Original Nintendo Switch Will Be Discontinued In Europe
Next year will mark the 10th anniversary of the original Nintendo Switch, which remains in active production despite the debut of Switch 2 in 2025. However, the Switch’s time will be coming to a close in Europe just shy of a decade after its initial release.
According to a notice on Nintendo’s official site, the Switch, Switch Lite, and Switch OLED will no longer be available to European retailers after mid-February 2027. Nintendo Store will also stop carrying the original Switch models for European markets in that same month.
Nintendo hasn’t signaled when the Switch will be retired in North America, but the company had a greater incentive to shut it down in Europe first. The European Union passed a new regulation that requires Nintendo and other console makers to ship products that allow users to change their own batteries. Changing the design of the first Switch to allow owners to change its batteries wouldn’t be very cost-effective, given it was already near the end of its lifetime. So Nintendo discontinued it instead.

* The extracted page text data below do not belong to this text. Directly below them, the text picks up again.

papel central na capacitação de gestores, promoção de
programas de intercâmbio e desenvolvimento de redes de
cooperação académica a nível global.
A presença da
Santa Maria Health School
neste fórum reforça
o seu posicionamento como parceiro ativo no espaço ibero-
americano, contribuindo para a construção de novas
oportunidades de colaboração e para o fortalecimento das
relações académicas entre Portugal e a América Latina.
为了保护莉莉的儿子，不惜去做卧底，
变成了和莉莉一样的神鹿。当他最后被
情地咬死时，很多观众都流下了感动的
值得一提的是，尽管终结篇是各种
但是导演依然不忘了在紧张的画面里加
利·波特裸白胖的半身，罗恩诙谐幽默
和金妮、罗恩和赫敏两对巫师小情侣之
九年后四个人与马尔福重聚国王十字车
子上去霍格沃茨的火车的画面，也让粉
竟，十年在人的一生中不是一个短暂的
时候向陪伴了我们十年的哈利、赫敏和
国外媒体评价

However, Nintendo will comply with Europe’s Right to Repair directive and begin releasing Switch 2 consoles with replaceable batteries as soon as this summer. Nintendo has indicated that these new models are virtually identical to the Switch 2 console that’s already on the market. While those plans are in motion, Nintendo added that “Due to a variety of factors, revised products may not become available in all European countries simultaneously.” Presumably that means the ongoing memory and component shortages may slow down the pace of that rollout.
Given Sony’s recent decision to stop releasing games on disc, Switch 2 is one of the few remaining consoles that still uses physical media. Regardless, Nintendo has leaned more heavily on Game-Key Cards for its current generation of third-party titles on Switch 2, much to the annoyance of games preservation activists.